Hadrian was stunned. “Are you likening Mr. Prentice to Belgium, Captain Reavley?” His abstemious face was filled with distaste.
“I did not like him, Major Hadrian,” Joseph said. “And I gather you did not either, but that is hardly the point, is it? Most of the men who have died here in this mud had never been to Belgium before, and I daresay some of them couldn’t have found it on the map.”
Hadrian swallowed with a convulsion of his throat. “I take your point, but surely Prentice was killed by a German. If he was out in no-man’s-land, then he was a perfectly legitimate target. Even if he were not, there wouldn’t be anything we could do about it. He shouldn’t have been there.”
“No, he shouldn’t,” Joseph agreed. “Who gave him permission?”

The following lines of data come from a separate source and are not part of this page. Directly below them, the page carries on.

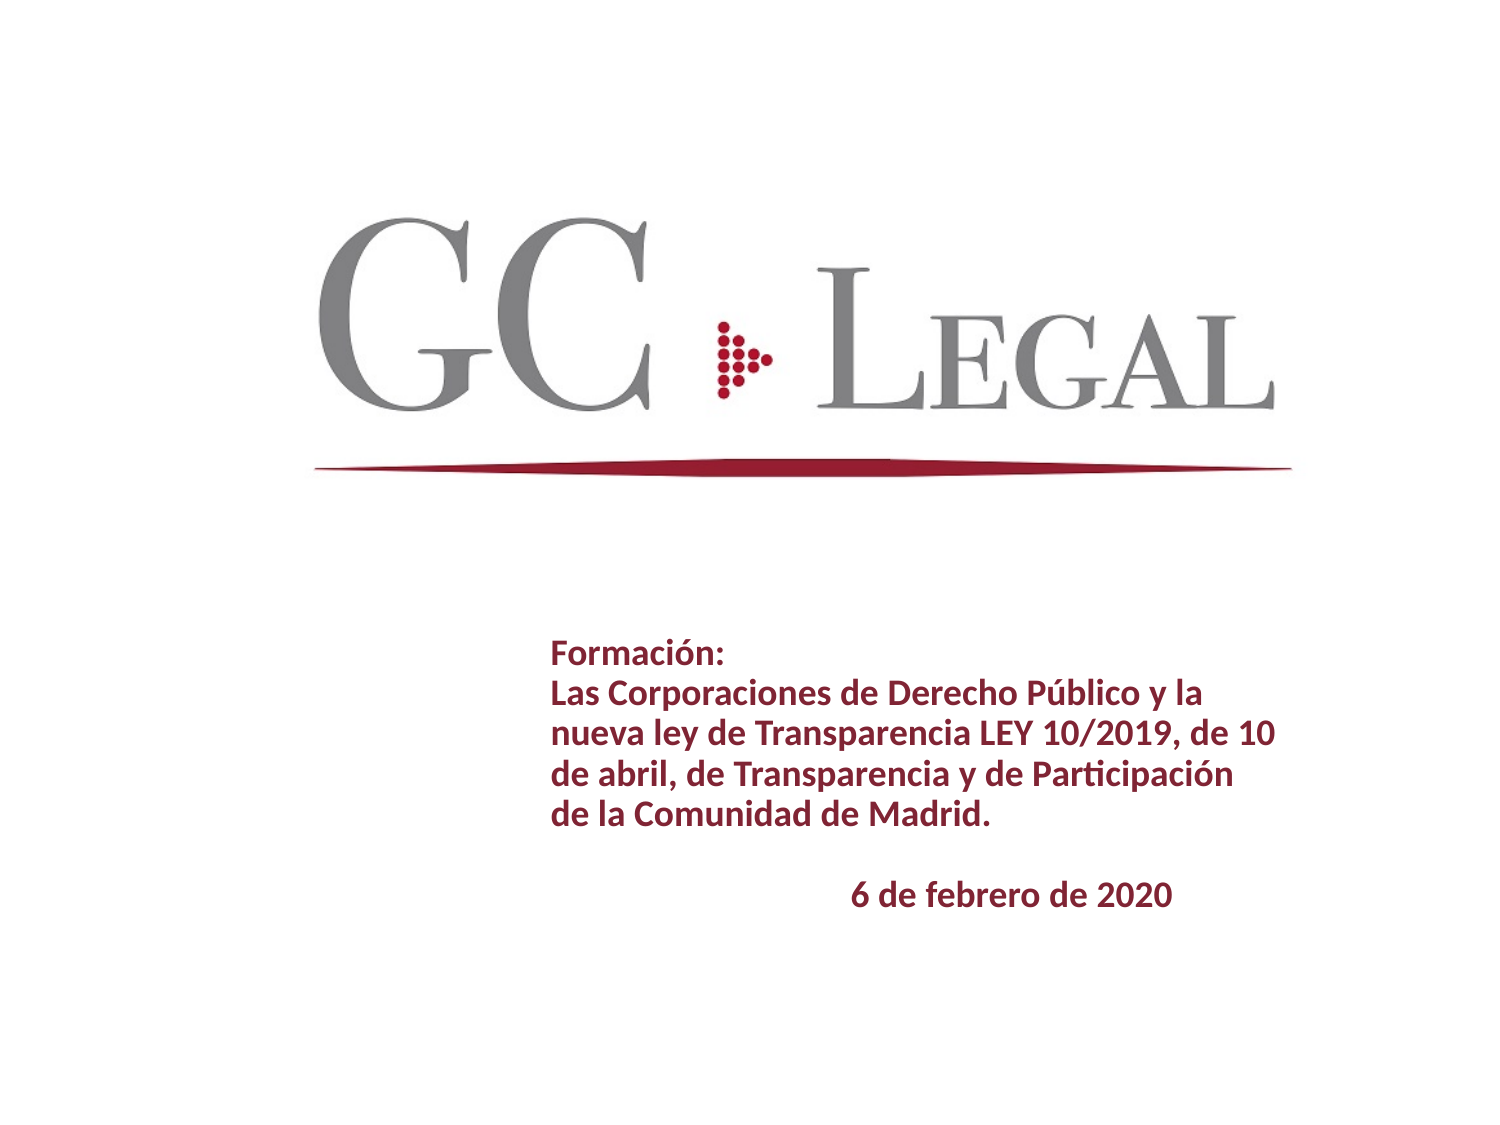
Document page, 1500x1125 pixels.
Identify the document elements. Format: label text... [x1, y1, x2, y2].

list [191, 127, 1373, 556]
title Formación: Las Corporaciones de Derecho Público y la nueva ley de Transparencia LEY 10/2019, de 10 de abril, de Transparencia y de Participación de la Comunidad de Madrid. 6 de febrero de 2020 [535, 556, 1294, 994]
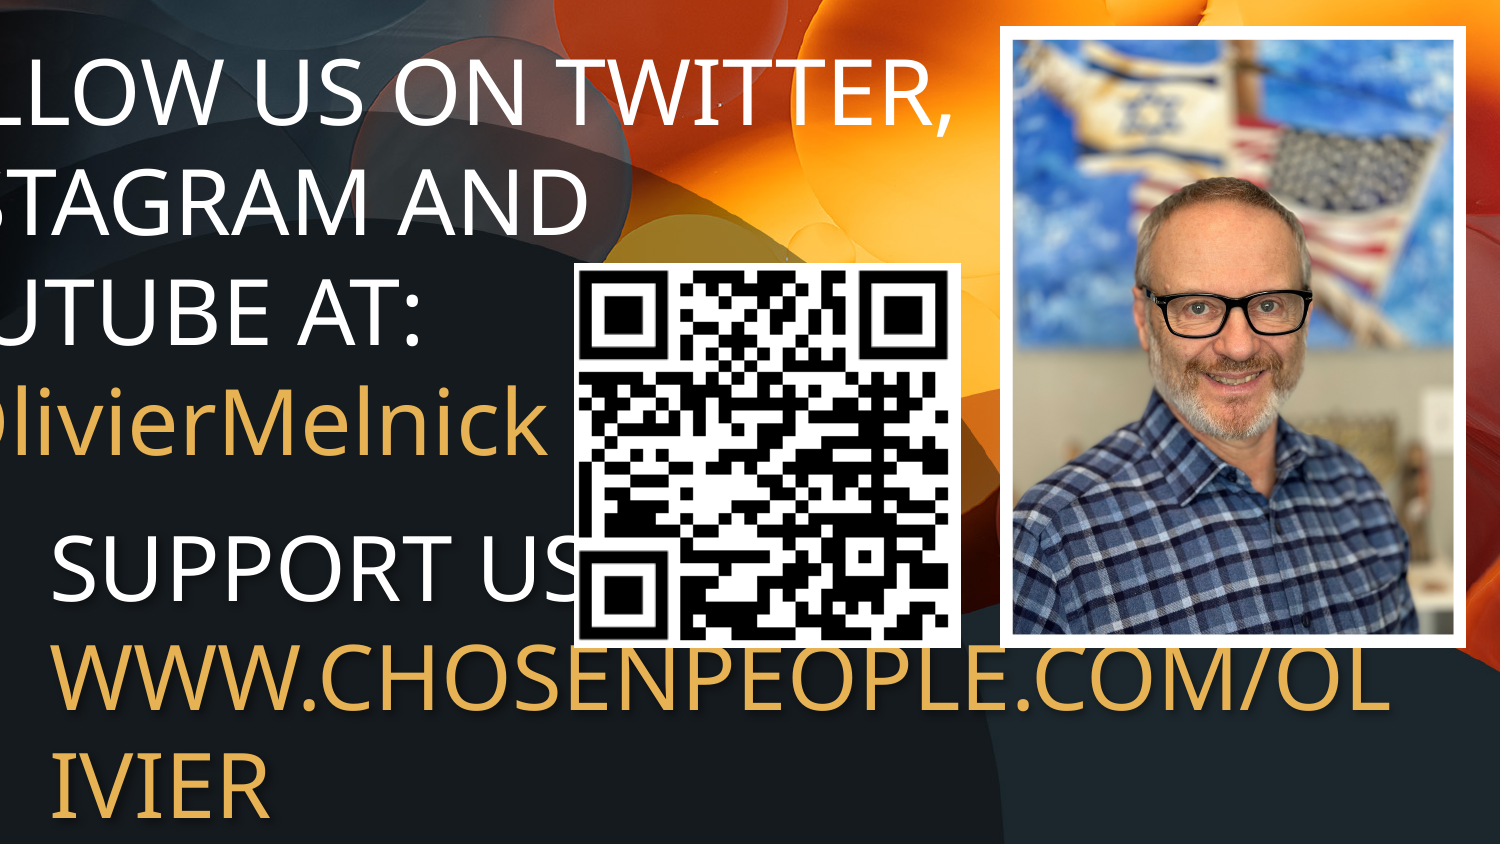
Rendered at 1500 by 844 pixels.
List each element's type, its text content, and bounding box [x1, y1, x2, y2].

text_box FOLLOW US ON TWITTER, INSTAGRAM AND YOUTUBE AT: @OlivierMelnick [0, 26, 998, 482]
picture [0, 0, 1500, 844]
title SUPPORT US AT: WWW.CHOSENPEOPLE.COM/OLIVIER [34, 501, 1412, 844]
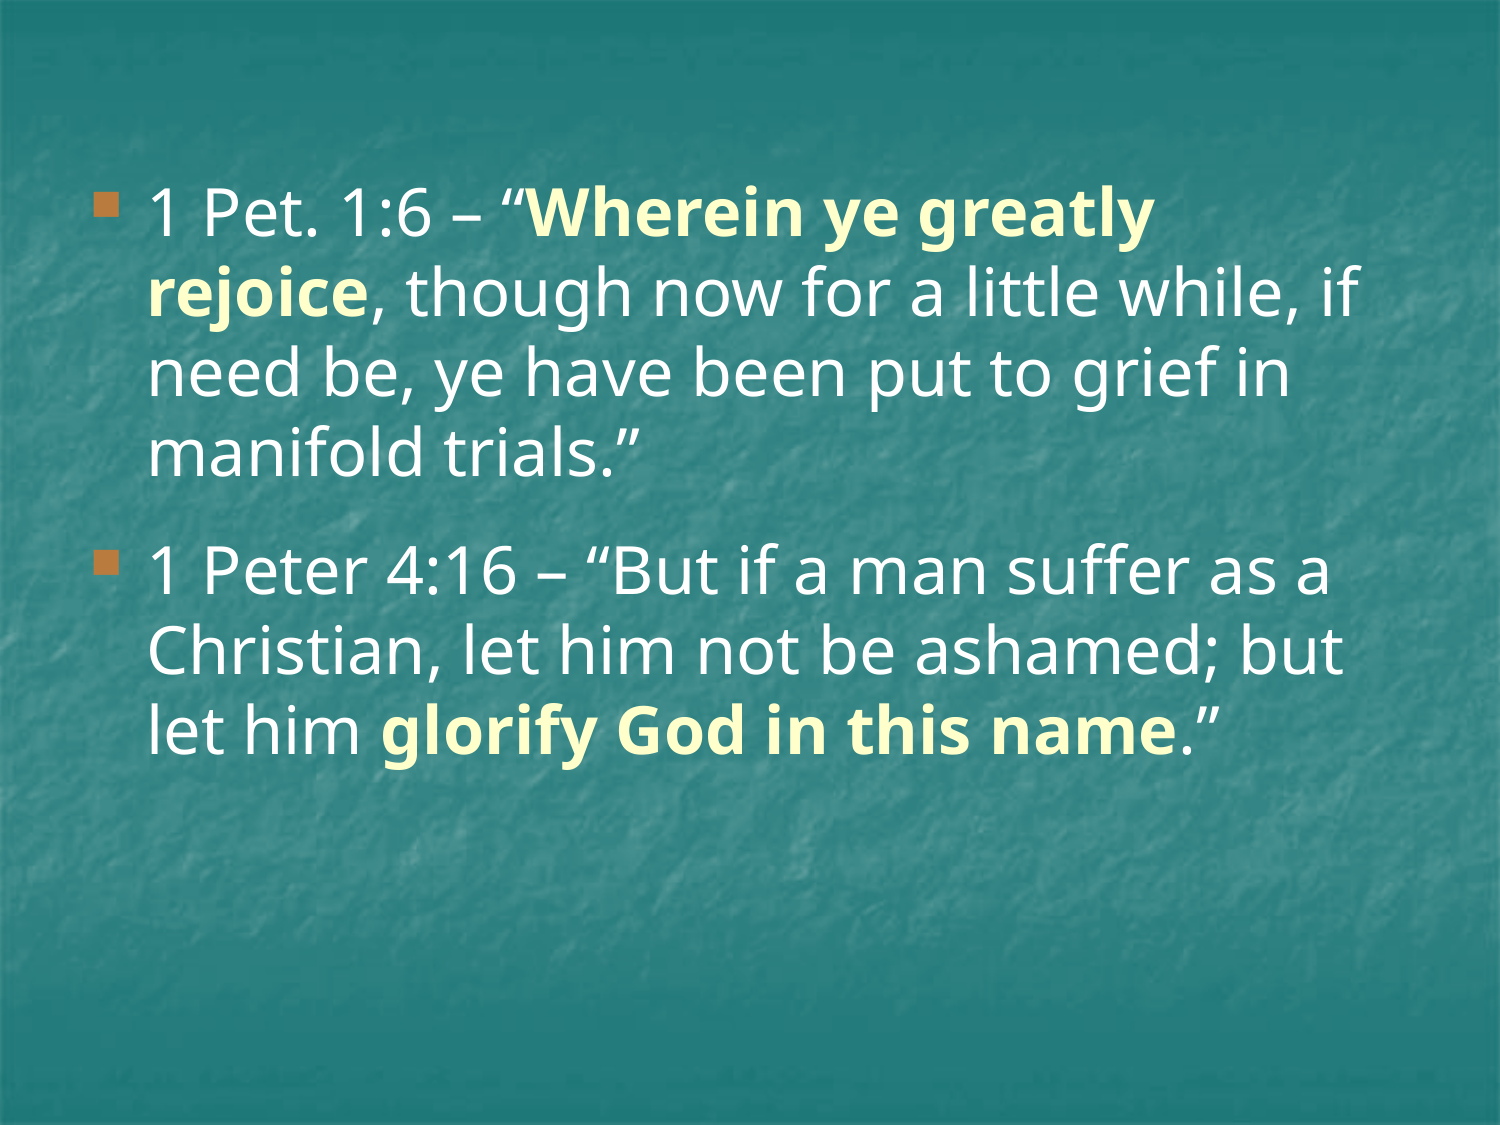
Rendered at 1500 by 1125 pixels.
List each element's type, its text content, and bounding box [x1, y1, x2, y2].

list 1 Pet. 1:6 – “Wherein ye greatly rejoice, though now for a little while, if need be, ye have been put to grief in manifold trials.” 1 Peter 4:16 – “But if a man suffer as a Christian, let him not be ashamed; but let him glorify God in this name.” [75, 162, 1425, 1000]
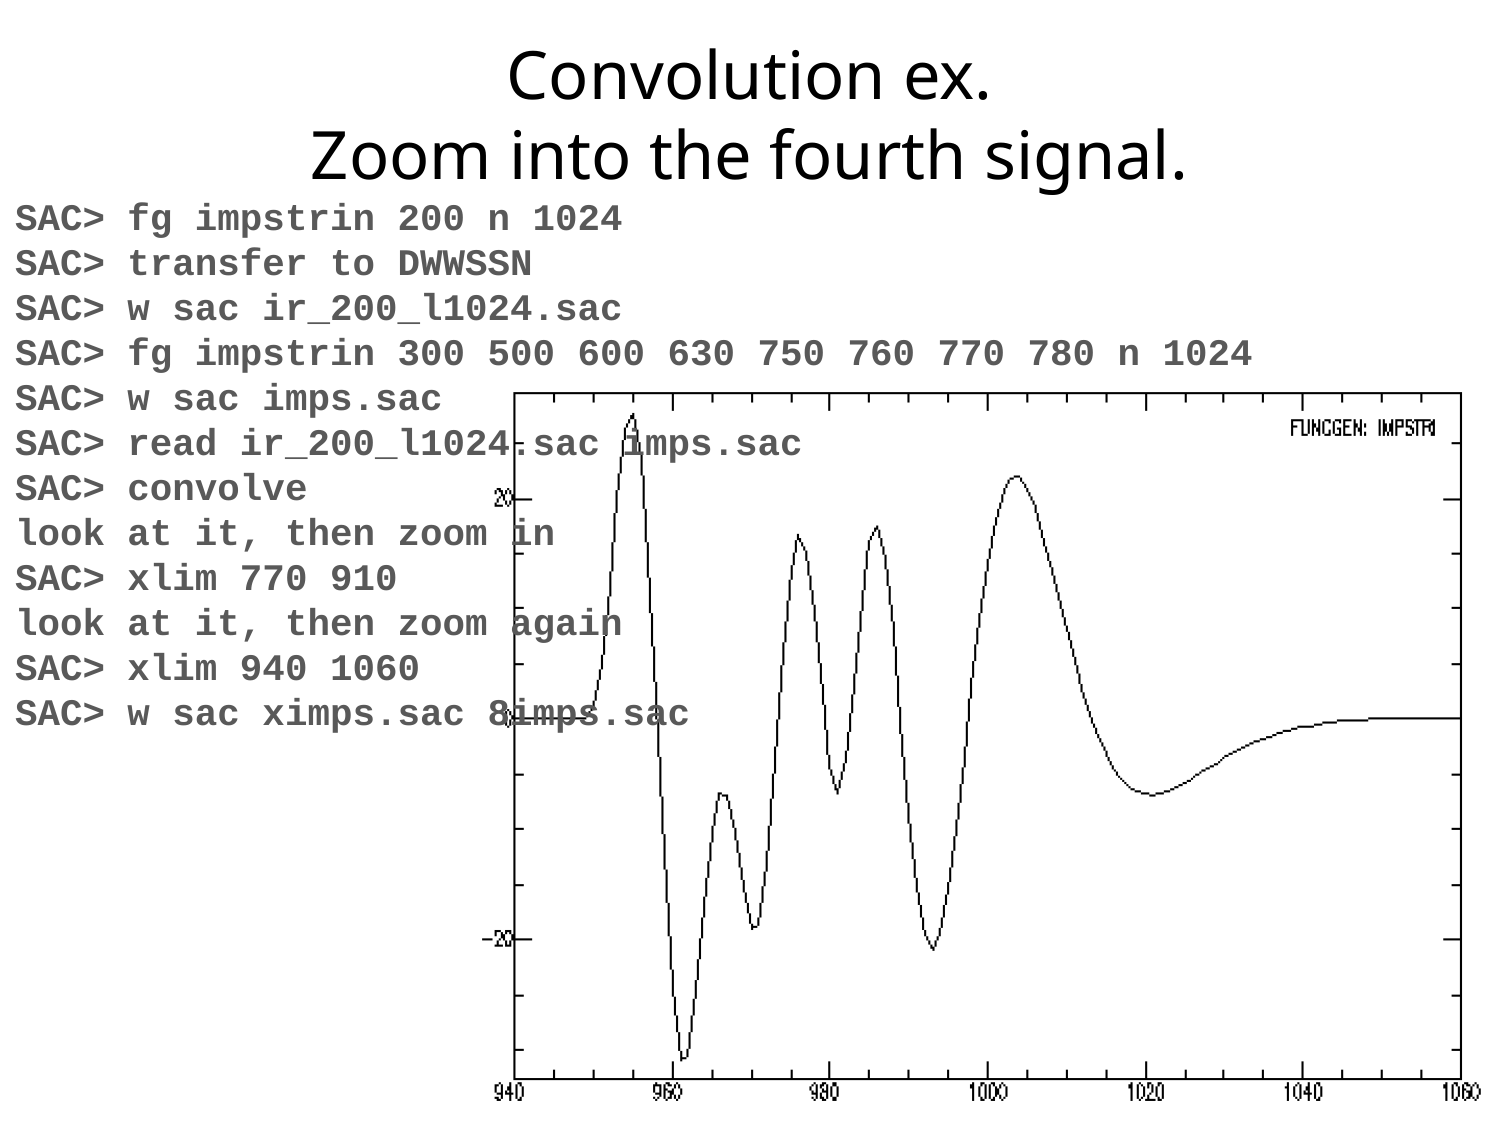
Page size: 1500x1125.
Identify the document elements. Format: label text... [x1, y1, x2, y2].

picture [429, 339, 1500, 1125]
list Convolution ex. Zoom into the fourth signal. SAC> fg impstrin 200 n 1024 SAC> transfer to DWWSSN SAC> w sac ir_200_l1024.sac SAC> fg impstrin 300 500 600 630 750 760 770 780 n 1024 SAC> w sac imps.sac SAC> read ir_200_l1024.sac imps.sac SAC> convolve look at it, then zoom in SAC> xlim 770 910 look at it, then zoom again SAC> xlim 940 1060 SAC> w sac ximps.sac 8imps.sac [0, 24, 1500, 775]
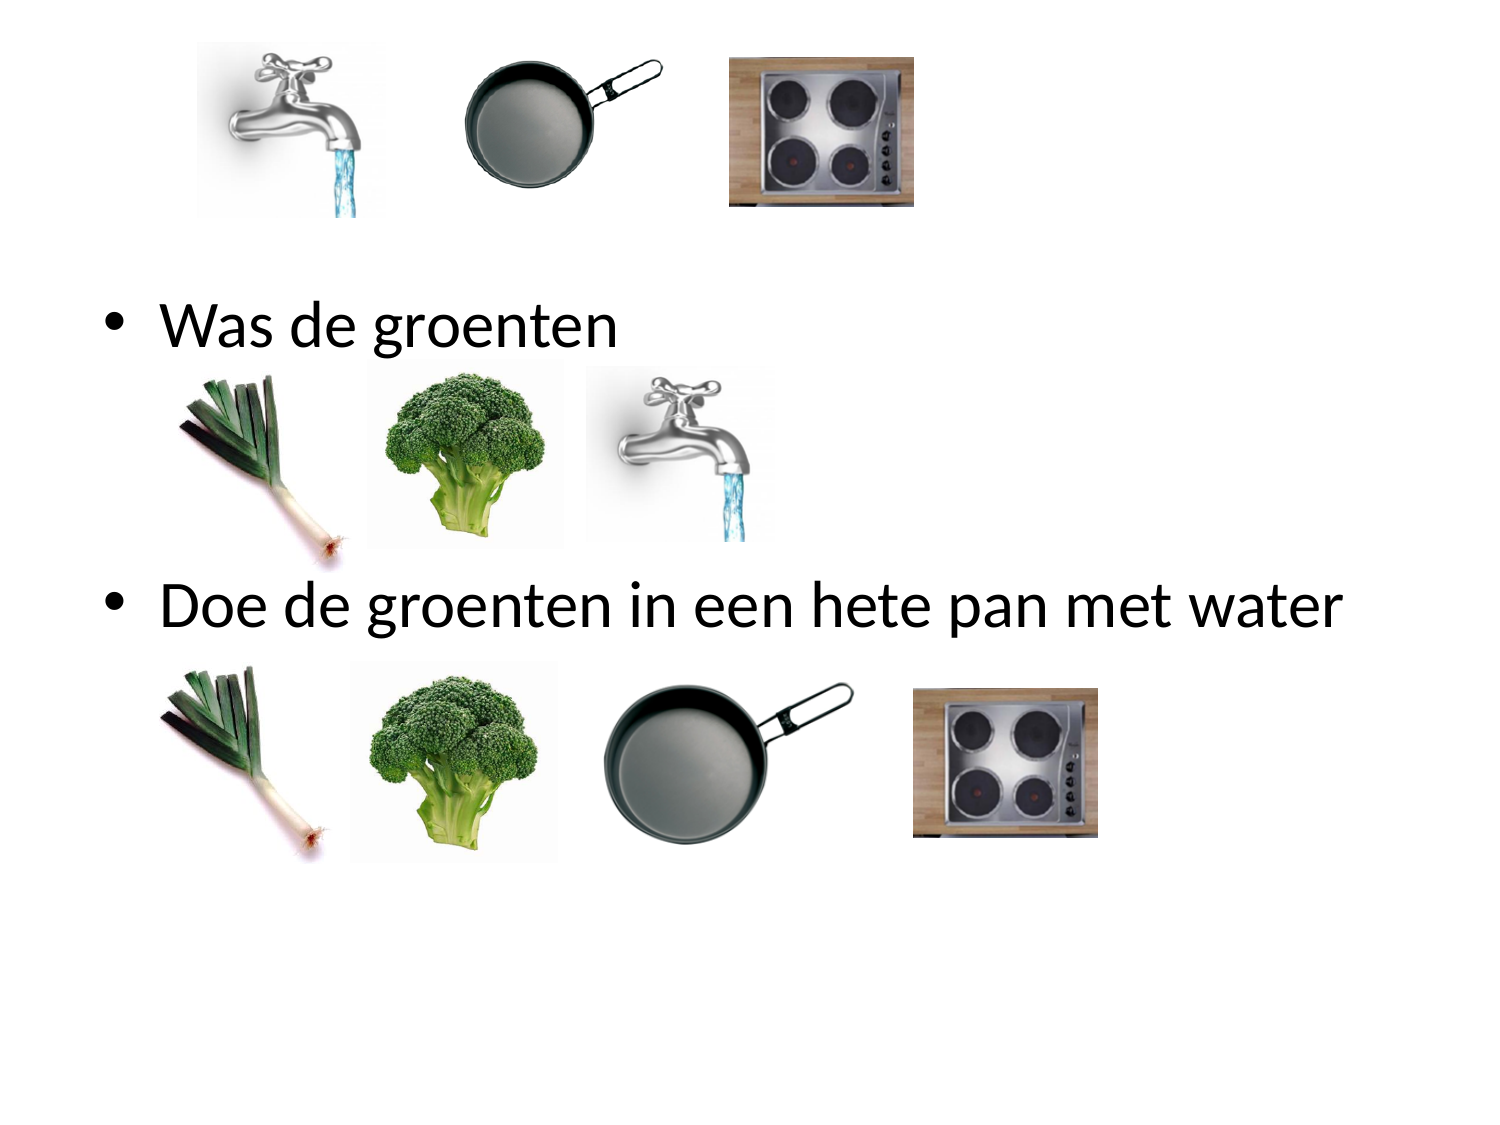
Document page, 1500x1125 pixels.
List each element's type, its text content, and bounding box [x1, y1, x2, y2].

picture [600, 678, 859, 846]
picture [196, 42, 386, 218]
picture [729, 57, 914, 207]
list Was de groenten Doe de groenten in een hete pan met water [87, 273, 1438, 1016]
picture [166, 359, 564, 574]
picture [913, 688, 1098, 838]
picture [147, 661, 558, 864]
picture [461, 55, 666, 189]
picture [586, 366, 776, 542]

Hadrian colored a deep red. “Is that your concern, Captain? If you feel you owe some kind of explanation to his family, General Cullingford is his uncle, as no doubt you are aware.”
“Perhaps I didn’t make myself clear, Mr. Prentice was not killed by a German soldier, he was killed by one of our own.”
The color in Hadrian’s face ebbed, leaving him pasty white. “Are you trying to say he was murdered?”
“Yes. Very few men know so far, but I would like to find out the truth and deal with it before they do. I would be obliged for your help, Major. I am sure you can see why. He was not a very pleasant young man, and he caused a certain dislike. People will speculate. I confess, in many ways I am more concerned with protecting the innocent than I am with finding the guilty.”
Hadrian was silent, in acute discomfort.
The cold fear began to tighten inside Joseph until it was a hard knot of pain. If Cullingford had indeed given Prentice permission to go wherever he pleased, then why? It was an unprofessional thing to do. He would not have given such latitude to any other correspondent. Was it family favor, or had Prentice exerted some pressure? He thought of the bawdy laughter and the jokes he had already heard about Cullingford’s replacement driver, the helpless Stallabrass, and his drunken confession to an unrequited passion for his local postmistress. The tale had spread like wildfire through the trenches. They needed to laugh to survive, and teasing was merciless. Every time the mail was brought to anyone within earshot of him, the jokes began.